Ale jeśli wiceszef Komisji Europejskiej nie po raz pierwszy powiada, że Polska naruszyła niezawisłość i legitymizację Trybunału Konstytucyjnego, a teraz godzi w niezawisłość całego sądownictwa, to mówi o faktach. Unia Europejska jest stowarzyszeniem państw demokratycznych, o czym rządzący Polską zdają się nie pamiętać. Faktami są nocne zaprzysiężenia niezgodnie z prawem wybranych sędziów, niepublikowanie niektórych orzeczeń Trybunału w „niesłusznym" składzie, siłowe przeforsowanie „jedynie słusznej" pani prezes i jej nieodstępnego zastępcy.

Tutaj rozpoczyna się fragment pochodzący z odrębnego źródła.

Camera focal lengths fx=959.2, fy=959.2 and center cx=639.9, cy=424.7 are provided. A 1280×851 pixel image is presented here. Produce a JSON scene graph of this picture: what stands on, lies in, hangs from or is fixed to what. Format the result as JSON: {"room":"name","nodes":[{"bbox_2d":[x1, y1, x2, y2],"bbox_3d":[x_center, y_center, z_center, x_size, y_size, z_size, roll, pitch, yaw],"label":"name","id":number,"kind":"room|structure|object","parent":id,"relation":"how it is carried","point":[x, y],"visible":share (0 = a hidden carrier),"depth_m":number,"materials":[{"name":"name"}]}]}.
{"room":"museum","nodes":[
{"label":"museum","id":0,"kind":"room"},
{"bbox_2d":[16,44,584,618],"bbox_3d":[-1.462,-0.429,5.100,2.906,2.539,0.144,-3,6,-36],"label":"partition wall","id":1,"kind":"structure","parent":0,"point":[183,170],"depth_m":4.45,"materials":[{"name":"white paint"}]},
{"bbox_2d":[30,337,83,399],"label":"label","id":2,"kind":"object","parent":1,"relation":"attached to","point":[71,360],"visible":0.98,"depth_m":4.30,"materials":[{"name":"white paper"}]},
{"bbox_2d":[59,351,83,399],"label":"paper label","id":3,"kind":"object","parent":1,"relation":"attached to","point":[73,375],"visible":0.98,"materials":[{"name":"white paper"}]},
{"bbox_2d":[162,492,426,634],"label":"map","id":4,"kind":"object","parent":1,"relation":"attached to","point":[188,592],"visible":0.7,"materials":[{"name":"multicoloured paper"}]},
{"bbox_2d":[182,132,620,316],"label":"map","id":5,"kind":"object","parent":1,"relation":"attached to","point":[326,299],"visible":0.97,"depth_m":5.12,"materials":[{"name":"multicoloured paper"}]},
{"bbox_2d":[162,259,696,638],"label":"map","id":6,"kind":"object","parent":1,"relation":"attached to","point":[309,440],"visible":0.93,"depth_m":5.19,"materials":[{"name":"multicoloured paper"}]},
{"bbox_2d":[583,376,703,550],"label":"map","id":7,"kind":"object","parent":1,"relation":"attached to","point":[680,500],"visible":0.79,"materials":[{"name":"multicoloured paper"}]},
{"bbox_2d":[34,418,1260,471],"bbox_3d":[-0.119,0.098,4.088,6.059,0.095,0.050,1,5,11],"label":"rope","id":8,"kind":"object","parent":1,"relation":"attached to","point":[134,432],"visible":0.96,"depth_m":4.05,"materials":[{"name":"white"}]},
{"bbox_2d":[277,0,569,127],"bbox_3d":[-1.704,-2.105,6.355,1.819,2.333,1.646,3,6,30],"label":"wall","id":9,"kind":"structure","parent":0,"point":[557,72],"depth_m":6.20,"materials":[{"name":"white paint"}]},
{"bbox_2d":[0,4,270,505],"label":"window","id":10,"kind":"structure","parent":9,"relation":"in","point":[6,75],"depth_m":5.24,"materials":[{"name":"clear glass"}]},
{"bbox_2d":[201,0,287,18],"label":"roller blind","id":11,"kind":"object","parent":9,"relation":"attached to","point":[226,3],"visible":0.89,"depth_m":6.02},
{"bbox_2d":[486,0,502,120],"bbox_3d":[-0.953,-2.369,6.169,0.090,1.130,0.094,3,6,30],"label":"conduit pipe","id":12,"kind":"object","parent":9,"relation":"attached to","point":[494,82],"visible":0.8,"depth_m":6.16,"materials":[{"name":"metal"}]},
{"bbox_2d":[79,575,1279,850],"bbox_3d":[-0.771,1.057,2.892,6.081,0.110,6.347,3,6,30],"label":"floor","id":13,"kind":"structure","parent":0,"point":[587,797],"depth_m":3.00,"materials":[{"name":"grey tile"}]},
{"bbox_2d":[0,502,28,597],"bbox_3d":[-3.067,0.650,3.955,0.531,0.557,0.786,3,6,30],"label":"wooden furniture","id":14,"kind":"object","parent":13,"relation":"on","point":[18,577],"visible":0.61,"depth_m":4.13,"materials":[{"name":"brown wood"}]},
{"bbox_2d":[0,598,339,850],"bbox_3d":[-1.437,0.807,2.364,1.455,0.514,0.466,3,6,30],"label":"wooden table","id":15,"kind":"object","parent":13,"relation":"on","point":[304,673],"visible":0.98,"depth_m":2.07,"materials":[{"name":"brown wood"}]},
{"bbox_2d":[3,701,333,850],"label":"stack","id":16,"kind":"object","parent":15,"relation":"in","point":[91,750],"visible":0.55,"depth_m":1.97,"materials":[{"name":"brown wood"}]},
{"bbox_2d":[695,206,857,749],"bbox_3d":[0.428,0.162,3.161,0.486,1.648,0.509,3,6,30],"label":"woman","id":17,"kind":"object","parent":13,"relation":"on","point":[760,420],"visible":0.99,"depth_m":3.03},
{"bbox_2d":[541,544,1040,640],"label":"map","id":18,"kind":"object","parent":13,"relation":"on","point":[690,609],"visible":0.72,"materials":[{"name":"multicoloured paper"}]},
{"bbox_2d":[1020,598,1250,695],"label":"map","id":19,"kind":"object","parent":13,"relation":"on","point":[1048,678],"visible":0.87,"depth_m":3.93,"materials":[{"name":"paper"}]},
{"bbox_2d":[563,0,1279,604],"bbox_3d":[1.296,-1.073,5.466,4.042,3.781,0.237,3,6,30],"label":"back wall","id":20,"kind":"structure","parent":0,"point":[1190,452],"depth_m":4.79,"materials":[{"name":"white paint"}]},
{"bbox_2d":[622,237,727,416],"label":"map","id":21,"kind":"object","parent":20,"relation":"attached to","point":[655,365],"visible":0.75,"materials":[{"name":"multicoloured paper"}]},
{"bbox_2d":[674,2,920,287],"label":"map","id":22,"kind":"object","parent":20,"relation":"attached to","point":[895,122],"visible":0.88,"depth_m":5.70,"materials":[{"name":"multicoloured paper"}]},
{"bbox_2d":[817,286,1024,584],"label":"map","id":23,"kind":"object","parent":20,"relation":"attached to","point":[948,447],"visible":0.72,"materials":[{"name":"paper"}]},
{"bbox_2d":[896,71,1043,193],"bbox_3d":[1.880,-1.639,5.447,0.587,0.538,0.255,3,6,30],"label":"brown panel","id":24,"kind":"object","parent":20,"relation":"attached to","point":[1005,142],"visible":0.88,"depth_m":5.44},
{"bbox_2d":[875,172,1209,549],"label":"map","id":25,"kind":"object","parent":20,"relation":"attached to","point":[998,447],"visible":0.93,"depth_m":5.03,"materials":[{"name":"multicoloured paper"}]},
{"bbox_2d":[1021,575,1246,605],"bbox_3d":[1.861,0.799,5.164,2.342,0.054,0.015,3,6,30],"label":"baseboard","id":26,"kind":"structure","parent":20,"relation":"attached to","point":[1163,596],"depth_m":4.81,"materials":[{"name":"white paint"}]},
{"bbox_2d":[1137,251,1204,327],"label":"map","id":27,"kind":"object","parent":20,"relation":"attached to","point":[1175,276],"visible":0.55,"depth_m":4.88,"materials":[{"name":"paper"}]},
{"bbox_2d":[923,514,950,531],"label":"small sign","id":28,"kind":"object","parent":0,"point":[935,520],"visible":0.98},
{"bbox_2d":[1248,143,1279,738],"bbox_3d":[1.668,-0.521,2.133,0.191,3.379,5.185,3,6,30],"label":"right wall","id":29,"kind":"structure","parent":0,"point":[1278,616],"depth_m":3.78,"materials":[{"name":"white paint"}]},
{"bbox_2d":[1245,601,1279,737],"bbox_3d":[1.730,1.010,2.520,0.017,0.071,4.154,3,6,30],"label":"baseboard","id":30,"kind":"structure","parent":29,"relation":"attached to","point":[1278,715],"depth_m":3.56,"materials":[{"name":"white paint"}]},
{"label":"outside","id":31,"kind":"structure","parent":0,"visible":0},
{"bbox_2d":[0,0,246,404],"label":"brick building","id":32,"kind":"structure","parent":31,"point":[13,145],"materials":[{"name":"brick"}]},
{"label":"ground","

I nic nie pomoże demonstracyjne opuszczenie obrad przez posłów PiS ani nawet wykorzystanie przez rządową (nie publiczną!) telewizję pomstowania Zagłoby z „Potopu" na zdrajców, którymi mają być polscy europosłowie popierający wymierzoną w polski rząd rezolucję. Podobnie jak wpis prezydenta na Twitterze stwierdzający, że to „mowa kłamstwa, która uderza w Polskę, Polaków i nasze prawo wyboru".

Bo postprawda (najlepszą jej definicję dał niejaki Goebbels, mówiąc o użyteczności kłamstwa powtarzanego bezczelnie i często) nie zajmuje się faktami, tylko wyraża opinie, w które trzeba wierzyć niezachwianie. Po bolszewicku. Nie służy ona bowiem przekonywaniu kogokolwiek. Używana jest nie po to, abym zmienił zdanie i oddał głos na inną niż dotąd partię; choć – owszem – może niejednego zastraszyć. Jej głównym celem jest doprowadzenie do sytuacji, w której przestajemy ze sobą rozmawiać, w której każdy tkwi w swojej własnej bańce informacyjnej, a wszelki rzetelny dialog staje się niemożliwy.

Nie tak dawno na tych łamach jeden z czołowych intelektualistów obozu rządzącego powiedział w wywiadzie: „ciężko jest znaleźć kogoś z drugiej strony do dyskusji na jakieś głębsze tematy (...) tylko my mamy rzeczywiste argumenty". Owszem: święta postprawda!